Anyway, Josh in the service department wasn't feelin' our non-appointment, early morning drop-in.  He wasn't fond of my sound descriptions either.  I was a hot mess.  I basically rolled out of bed, threw on a hoodie over my tank, flip flops, and a messy bun, standing there with my dad.  Josh had an attitude and was clearly annoyed.  I wanted to cry.  I told him when I purchased the van, I also ended up getting some kind of expensive warranty that ended up covering a new engine 6 months after I bought the van.  I said some other stupid stuff that I don't remember because I talk too much when I'm nervous.  I get nervous when people are annoyed with me and Josh was just staring at me.  He got up to go get the VIN number and the mileage off the van; I told my dad I thought we should just leave it there.  I took my hoodie off because I was getting sweaty from being nervous and Josh was making his way back to the desk.  I tried make a joke and asked him if he thought I was going to have to Fred Flintstone it back to Ohio.  He looked at my sleeve, winked at me, and said, "I got you."
I blushed.  I felt like a high school girl.  Who knew my ink would turn my day around?  I turned to my dad and he told Josh to give us a call when they figured it out.  In the end, it needed two front axles replaced and some other stuff.  Josh took care of it and made me feel like a million bucks when I picked it up.  It's the little things like someone telling me, "I got you," or my dad basically holding my hand at the car shop because I was so worn down that I couldn't do that simple task myself.  I needed his support.

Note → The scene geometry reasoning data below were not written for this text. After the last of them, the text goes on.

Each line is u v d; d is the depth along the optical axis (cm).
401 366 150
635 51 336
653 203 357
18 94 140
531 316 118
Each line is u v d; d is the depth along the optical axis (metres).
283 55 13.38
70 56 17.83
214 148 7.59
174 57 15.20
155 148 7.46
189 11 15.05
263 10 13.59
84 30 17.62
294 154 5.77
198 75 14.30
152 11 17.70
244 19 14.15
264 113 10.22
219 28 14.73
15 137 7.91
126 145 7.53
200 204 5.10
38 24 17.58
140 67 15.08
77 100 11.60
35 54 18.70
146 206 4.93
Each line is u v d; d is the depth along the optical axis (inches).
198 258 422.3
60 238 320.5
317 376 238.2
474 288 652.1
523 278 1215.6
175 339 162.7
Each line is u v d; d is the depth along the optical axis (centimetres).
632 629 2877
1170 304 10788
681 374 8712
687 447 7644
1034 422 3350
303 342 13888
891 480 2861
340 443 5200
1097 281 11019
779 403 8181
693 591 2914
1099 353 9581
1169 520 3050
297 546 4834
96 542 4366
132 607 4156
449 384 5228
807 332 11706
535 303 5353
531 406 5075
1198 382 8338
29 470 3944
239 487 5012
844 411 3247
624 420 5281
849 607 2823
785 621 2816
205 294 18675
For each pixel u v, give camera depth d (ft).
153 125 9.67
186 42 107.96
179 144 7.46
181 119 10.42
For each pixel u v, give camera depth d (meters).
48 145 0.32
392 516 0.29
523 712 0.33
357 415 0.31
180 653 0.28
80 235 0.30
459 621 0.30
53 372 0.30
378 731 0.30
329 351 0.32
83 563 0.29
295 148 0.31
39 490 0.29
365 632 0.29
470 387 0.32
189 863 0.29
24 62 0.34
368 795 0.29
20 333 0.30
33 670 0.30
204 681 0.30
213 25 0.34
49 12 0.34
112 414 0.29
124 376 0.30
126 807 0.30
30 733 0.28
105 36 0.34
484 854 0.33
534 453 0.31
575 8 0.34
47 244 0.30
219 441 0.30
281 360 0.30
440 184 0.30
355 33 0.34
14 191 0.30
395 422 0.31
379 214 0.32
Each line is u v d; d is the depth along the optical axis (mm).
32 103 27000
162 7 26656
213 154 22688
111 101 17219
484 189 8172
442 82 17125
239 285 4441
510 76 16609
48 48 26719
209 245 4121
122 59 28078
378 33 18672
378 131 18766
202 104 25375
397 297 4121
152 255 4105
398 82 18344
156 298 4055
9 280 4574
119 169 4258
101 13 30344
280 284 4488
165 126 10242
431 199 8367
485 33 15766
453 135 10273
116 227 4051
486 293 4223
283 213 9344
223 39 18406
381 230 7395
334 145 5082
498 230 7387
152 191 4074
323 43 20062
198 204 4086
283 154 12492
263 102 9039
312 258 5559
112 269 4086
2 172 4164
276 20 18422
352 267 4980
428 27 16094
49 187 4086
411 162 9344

I let myself just be.  We didn't have an agenda.  We rested.  We played.  We swam.  We talked.  We were quiet.  I read.  It was a healing time for me.  
Roopa got baptized and we celebrated Munni's Forever family day.  I'm so very thankful that we spent that time with my parents.  My girls love them so much and each day with them is a gift.  
One day on the beach, my mom and I were talking about Sparrow and the whole situation.  She shared a story she heard.  She said a man had been pondering the Trinity of God and tried to understand it as he walked along the beach.  He came upon a little boy who was busy digging a hole in the sand.  The little boy had a bucket and was running to the ocean, filling the bucket with water, running back to the hole, and dumping the bucket into the hole.  
The man asked the little boy, "What are you doing?"
The little boy replied, "I'm putting the ocean in this hole."
The man gasped, "You'll never be able to do that!"
The little boy replied, "And you'll never be able to understand the Trinity."

It is such a great picture for me, because I will never understand God's ways.  I'm learning each day, some days better than others, to open my hands, let go, and trust.  For whatever reason, only he knows the purpose and specifically why I needed to go through it.  He knew the transformation that would take place within me.   It has taken me to a deeper place than I've ever been.

On the long 15 hour drive home, I had a lot of time to think and pray and listen to music.  I was struck by one of Alanis Morissette's songs and thought, how did I want to be?  Which refrain did I want my life to reflect?

Cause I've got one hand in my pocket 
and the other one is giving a high five
and the other one is flicking a cigarette
and the other one is giving a peace sign
and the other one is playing a piano
and the other one is hailing a taxi cab

I decided that I want my other one to play the piano.  In the pain of the journey, I want to make something beautiful ~ even if it's just plucking out a simple one-handed melody.

All week long we collected shells. Whole shells and broken shells.  I thought about those shells throughout the week.  I pondered how Jesus uses our broken state to make something beautiful.  I look at my family and how each of us have our own broken shards, different colors, different shapes, and he has masterfully created the most breathtaking family mosaic from all of our individual pieces that none of us ever would have imagined.  I love my girls with everything that I am; but I wouldn't be their mom if not for my broken pieces.